PROBLEM DETAILS -
Set down a faithful copy of every record, and skip the pictures in it.

PROVIDED DATA -

■ ■ ■ ■

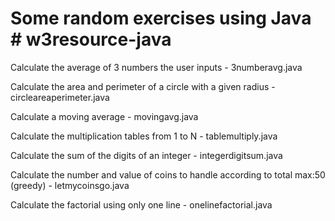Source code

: # Some random exercises using Java # w3resource-java

Calculate the average of 3 numbers the user inputs - 3numberavg.java	

Calculate the area and perimeter of a circle with a given radius - circleareaperimeter.java

Calculate a moving average - movingavg.java

Calculate the multiplication tables from 1 to N - tablemultiply.java

Calculate the sum of the digits of an integer - integerdigitsum.java

Calculate the number and value of coins to handle according to total max:50 (greedy) - letmycoinsgo.java

Calculate the factorial using only one line - onelinefactorial.java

■ ■ ■ ■

WRITTEN ANSWER -
Source code

: # Some random exercises using Java # w3resource-java

Calculate the average of 3 numbers the user inputs - 3numberavg.java	

Calculate the area and perimeter of a circle with a given radius - circleareaperimeter.java

Calculate a moving average - movingavg.java

Calculate the multiplication tables from 1 to N - tablemultiply.java

Calculate the sum of the digits of an integer - integerdigitsum.java

Calculate the number and value of coins to handle according to total max:50 (greedy) - letmycoinsgo.java

Calculate the factorial using only one line - onelinefactorial.java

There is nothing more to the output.